PROBLEM DESCRIPTION |
Look through the data below and, wherever a line carries the word "ngày", please copy that line.

INPUT FOR THIS TASK |

□ □ □ □ □ □ □

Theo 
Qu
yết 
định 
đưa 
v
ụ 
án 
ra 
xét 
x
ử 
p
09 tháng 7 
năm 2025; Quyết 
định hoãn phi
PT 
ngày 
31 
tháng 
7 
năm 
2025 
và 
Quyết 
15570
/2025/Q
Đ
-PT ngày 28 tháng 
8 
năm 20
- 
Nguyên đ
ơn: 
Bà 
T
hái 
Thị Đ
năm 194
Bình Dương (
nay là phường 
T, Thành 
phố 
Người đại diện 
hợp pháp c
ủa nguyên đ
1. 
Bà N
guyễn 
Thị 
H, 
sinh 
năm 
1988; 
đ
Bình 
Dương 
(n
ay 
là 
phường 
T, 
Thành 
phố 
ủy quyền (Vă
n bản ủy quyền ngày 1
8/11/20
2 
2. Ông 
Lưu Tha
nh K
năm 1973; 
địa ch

□ □ □ □ □ □ □

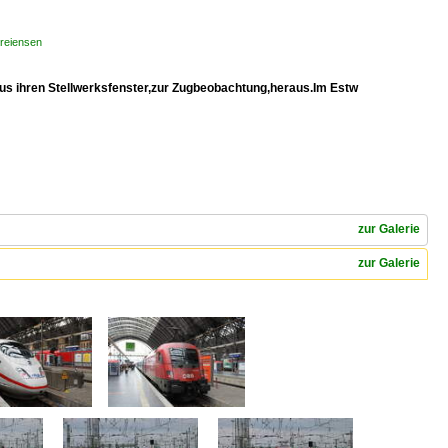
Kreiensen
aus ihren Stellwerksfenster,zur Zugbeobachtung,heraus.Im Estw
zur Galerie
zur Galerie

□ □ □ □ □ □ □

RESULT FOR THIS TASK |
ngày 
-PT ngày 28 tháng 
n bản ủy quyền ngày 1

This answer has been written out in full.